-- TASK DESCRIPTION --
Copy out the lines below with every "scientific name" swapped for "species", keeping all else the same. Leave the pictures out.

Start of MATERIAL FOR THIS TASK

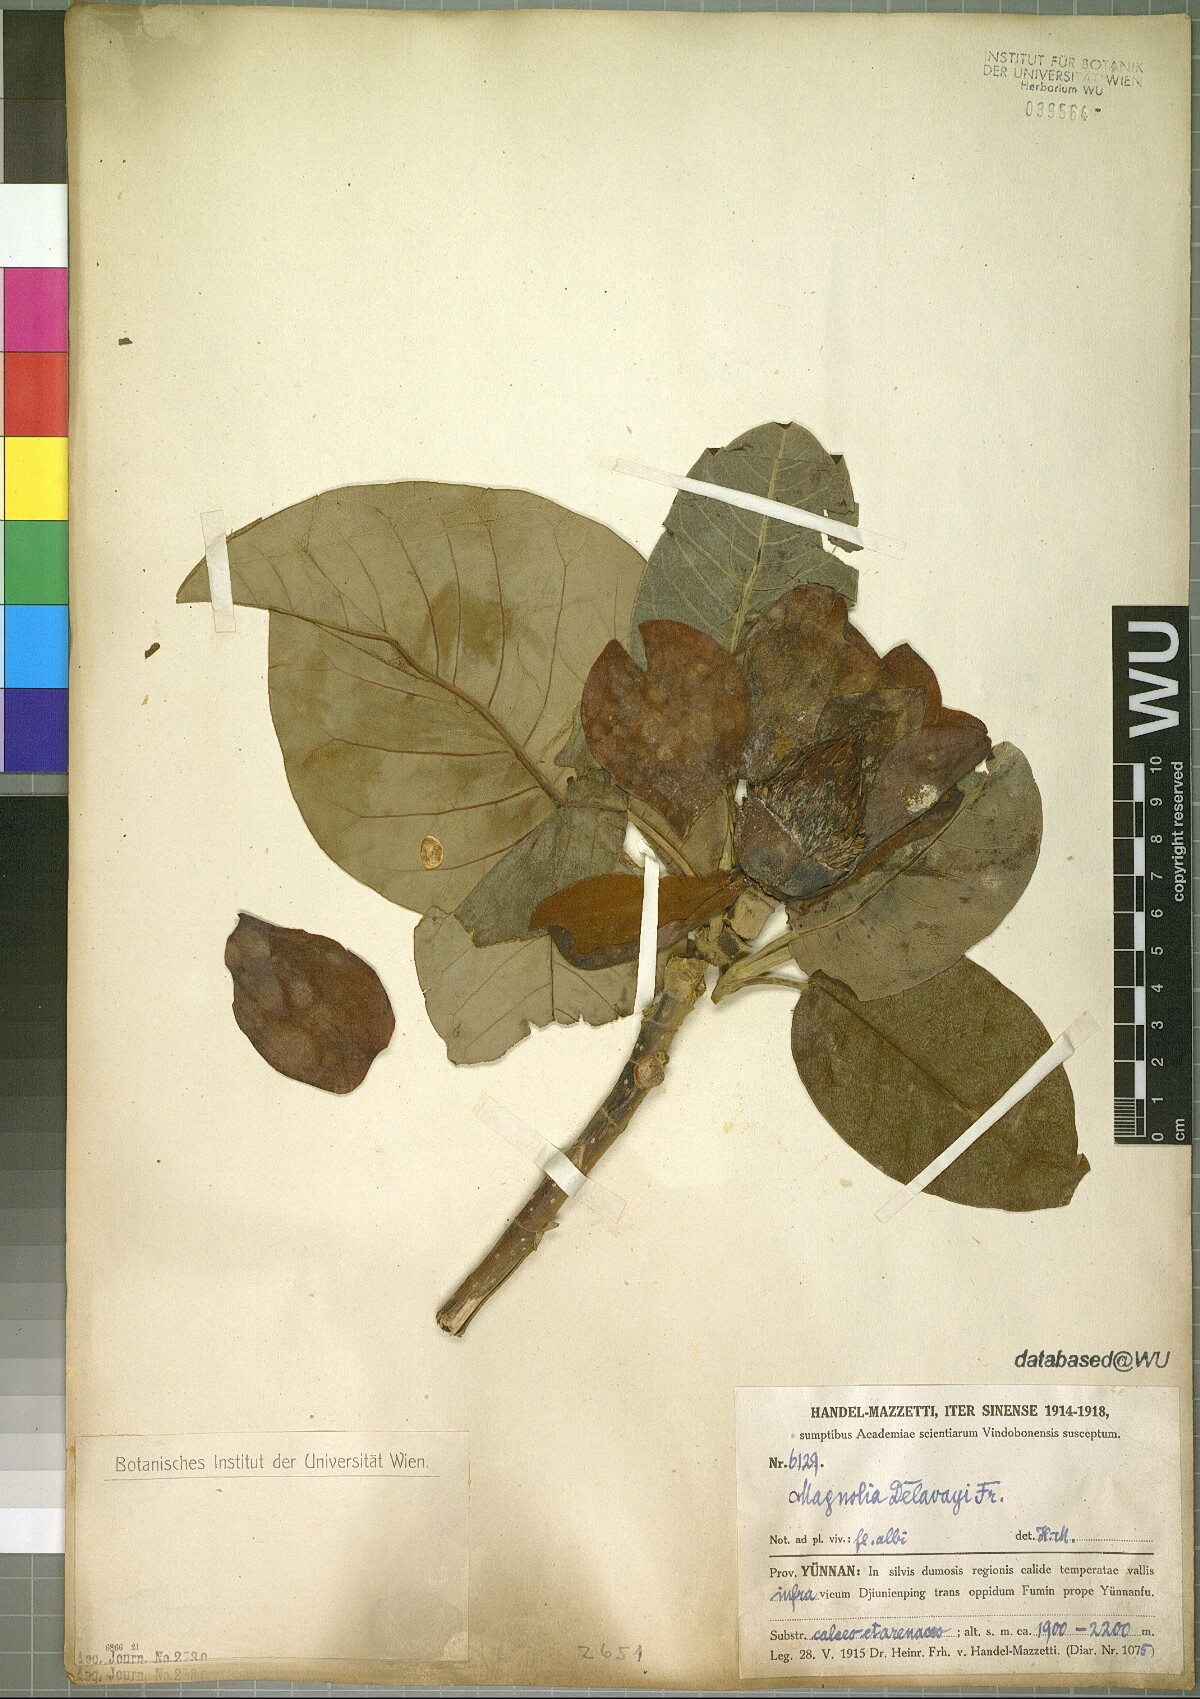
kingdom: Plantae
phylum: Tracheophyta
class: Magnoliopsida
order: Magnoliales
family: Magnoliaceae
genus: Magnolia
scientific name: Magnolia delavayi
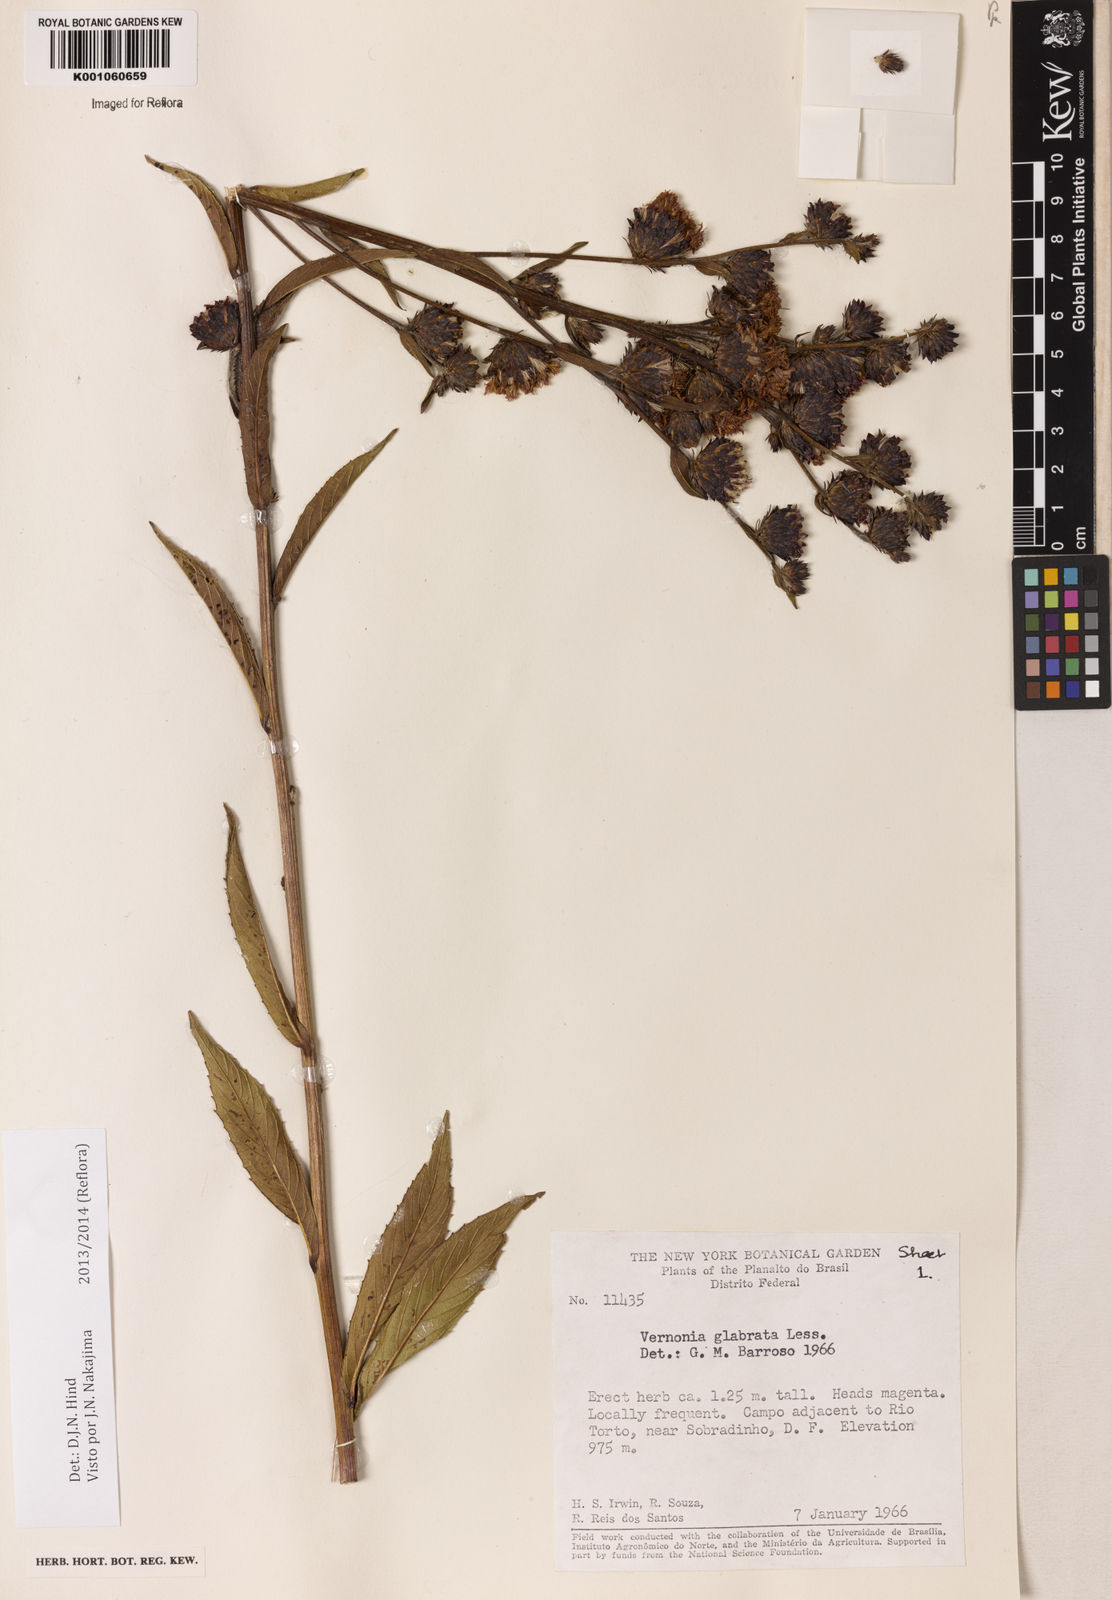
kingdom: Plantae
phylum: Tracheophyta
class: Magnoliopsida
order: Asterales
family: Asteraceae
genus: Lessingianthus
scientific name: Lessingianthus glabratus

End of MATERIAL FOR THIS TASK

-- FULL OUTPUT --
kingdom: Plantae
phylum: Tracheophyta
class: Magnoliopsida
order: Magnoliales
family: Magnoliaceae
genus: Magnolia
species: Magnolia delavayi
kingdom: Plantae
phylum: Tracheophyta
class: Magnoliopsida
order: Asterales
family: Asteraceae
genus: Lessingianthus
species: Lessingianthus glabratus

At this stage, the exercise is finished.